• _PROBLEMS_:
**A.** Reproduce everything in the concert review from "DDatDG provides the" down to "other overdone topics.".
**B.** Using the concert review, answer each of these briefly:
(i) Which singer do the vocals recall?
(ii) What did the bands not really have time for?
(iii) What question to the audience does the reviewer find cliché and redundant?
**C.** State whether each statement agrees with the concert review. Answer yes or no, and quote the words that settle it.
(i) The reviewer praised how well the harmonies blended.
(ii) The audience loved the songs.
(iii) The reviewer found the lyrics noteworthy.

• _TEXT SECTION_:
————————

DDatDG provides the listener lots of 60-70’s inspired sounds whether its atonal, gritty vocals reminiscent of Roger Daltrey bits of rock mingled with surfer style and blues. There were some things which were interesting, such as experimenting with bleeding as a transition into other parts of songs or even different styles altogether. At times, though, I focused on the lack of blending of harmonies. Given how the style is overall a 60’s-70’s influenced style I can forgive this issue. It was certainly a nice change instrumentally though lyrically I found the content wasn’t too noteworthy other overdone topics.
What I can’t overlook is the way DDatDG neglected their audience. There were times the audience didn’t seem interested, namely in the beginning (which is common) and when the band fiddled with stuff a little too long. This is something that happens and wasn’t fully their fault, as the bands didn’t really have time for a sound check. Nonetheless having to fiddle with equipment with an audience waiting is easily remedied. Most bands use banter, but DDatDG need work on this. I personally find asking if the audience is having fun rather cliché and redundant. They’re always going to say yes (though one of these days I’m going to say no just to see what happens) and the banter kind of dies afterward. This is precisely what happened in that situation. We’re left as an audience to awkwardly stand there while the band fiddles with equipment in silence most of the time. Naturally I’m the only bothered by these issues. The audience focused on when they played the songs, and they loved them. This was helped along by a band that when they played showed lots of enthusiasm.

————————

• _EXCERPTED RECORDS_:
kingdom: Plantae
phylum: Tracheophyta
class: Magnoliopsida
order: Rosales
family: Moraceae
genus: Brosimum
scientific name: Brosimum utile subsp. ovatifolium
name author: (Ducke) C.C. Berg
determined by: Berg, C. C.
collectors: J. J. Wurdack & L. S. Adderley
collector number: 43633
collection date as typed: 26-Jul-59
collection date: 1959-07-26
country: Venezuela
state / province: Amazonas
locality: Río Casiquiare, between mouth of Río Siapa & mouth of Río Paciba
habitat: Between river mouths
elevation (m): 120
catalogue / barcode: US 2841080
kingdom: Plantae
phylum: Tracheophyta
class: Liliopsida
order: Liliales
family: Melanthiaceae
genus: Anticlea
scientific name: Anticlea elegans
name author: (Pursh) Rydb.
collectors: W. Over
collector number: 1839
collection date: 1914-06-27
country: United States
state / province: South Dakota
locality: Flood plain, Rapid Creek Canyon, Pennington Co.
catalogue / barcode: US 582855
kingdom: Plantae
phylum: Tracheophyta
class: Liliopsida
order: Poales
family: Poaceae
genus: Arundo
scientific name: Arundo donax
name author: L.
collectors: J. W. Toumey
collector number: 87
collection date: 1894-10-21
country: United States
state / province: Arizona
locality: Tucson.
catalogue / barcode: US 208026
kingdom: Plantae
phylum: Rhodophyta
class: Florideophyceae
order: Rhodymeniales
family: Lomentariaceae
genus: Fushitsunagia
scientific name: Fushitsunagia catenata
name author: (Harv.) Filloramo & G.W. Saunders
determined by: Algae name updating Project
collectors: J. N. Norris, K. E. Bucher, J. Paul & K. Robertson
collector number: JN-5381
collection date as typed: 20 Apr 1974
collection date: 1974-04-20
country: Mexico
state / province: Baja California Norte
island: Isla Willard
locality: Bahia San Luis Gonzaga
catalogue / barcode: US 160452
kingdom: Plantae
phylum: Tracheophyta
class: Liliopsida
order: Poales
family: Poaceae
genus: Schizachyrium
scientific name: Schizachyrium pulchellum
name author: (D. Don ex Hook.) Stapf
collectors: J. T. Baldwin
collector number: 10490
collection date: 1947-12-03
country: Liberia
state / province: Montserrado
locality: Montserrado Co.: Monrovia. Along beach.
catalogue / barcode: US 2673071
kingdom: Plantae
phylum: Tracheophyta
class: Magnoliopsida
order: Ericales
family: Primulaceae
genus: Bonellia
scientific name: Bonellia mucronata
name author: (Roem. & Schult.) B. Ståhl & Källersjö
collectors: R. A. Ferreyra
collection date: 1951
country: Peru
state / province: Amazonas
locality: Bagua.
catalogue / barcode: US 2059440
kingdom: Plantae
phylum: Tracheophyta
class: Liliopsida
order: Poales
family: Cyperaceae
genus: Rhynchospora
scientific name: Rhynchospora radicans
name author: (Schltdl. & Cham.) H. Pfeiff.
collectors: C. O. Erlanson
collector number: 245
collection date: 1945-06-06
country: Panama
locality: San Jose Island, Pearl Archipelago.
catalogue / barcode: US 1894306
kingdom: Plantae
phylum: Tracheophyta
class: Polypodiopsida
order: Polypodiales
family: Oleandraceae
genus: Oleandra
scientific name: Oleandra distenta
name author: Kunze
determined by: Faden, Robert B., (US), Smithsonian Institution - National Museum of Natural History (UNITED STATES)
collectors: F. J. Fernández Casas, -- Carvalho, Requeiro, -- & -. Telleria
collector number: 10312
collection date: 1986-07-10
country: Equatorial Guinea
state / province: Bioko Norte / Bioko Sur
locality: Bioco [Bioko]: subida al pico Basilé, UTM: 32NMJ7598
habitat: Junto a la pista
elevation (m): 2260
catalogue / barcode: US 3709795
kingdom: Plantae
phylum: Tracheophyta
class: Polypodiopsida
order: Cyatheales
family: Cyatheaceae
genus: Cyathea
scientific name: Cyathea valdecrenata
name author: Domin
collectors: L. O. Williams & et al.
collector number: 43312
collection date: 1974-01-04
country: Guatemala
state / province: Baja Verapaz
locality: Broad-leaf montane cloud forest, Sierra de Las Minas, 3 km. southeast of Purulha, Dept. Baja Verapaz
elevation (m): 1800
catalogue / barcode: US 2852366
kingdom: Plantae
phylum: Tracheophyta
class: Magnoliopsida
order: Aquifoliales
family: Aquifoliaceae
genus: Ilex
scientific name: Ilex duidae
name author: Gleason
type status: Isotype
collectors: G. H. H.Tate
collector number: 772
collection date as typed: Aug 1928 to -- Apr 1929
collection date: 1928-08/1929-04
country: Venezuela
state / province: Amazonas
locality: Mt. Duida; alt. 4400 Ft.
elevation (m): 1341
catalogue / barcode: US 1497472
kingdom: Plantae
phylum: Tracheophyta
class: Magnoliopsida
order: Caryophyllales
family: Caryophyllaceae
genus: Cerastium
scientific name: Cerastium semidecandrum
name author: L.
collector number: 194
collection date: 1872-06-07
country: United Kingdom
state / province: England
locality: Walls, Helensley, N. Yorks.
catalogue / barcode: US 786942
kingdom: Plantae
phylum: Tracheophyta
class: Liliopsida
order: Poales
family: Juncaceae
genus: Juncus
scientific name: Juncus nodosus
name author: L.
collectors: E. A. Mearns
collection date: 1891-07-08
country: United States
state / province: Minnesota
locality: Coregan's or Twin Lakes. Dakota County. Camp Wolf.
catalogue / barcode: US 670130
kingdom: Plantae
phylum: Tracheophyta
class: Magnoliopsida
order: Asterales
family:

————————

• _THE ANSWERS_:
**A.**
DDatDG provides the listener lots of 60-70’s inspired sounds whether its atonal, gritty vocals reminiscent of Roger Daltrey bits of rock mingled with surfer style and blues. There were some things which were interesting, such as experimenting with bleeding as a transition into other parts of songs or even different styles altogether. At times, though, I focused on the lack of blending of harmonies. Given how the style is overall a 60’s-70’s influenced style I can forgive this issue. It was certainly a nice change instrumentally though lyrically I found the content wasn’t too noteworthy other overdone topics.

**B.**
(i) Roger Daltrey
(ii) A sound check
(iii) Asking if the audience is having fun

**C.**
(i) No: "At times, though, I focused on the lack of blending of harmonies."
(ii) Yes: "The audience focused on when they played the songs, and they loved them."
(iii) No: "lyrically I found the content wasn’t too noteworthy"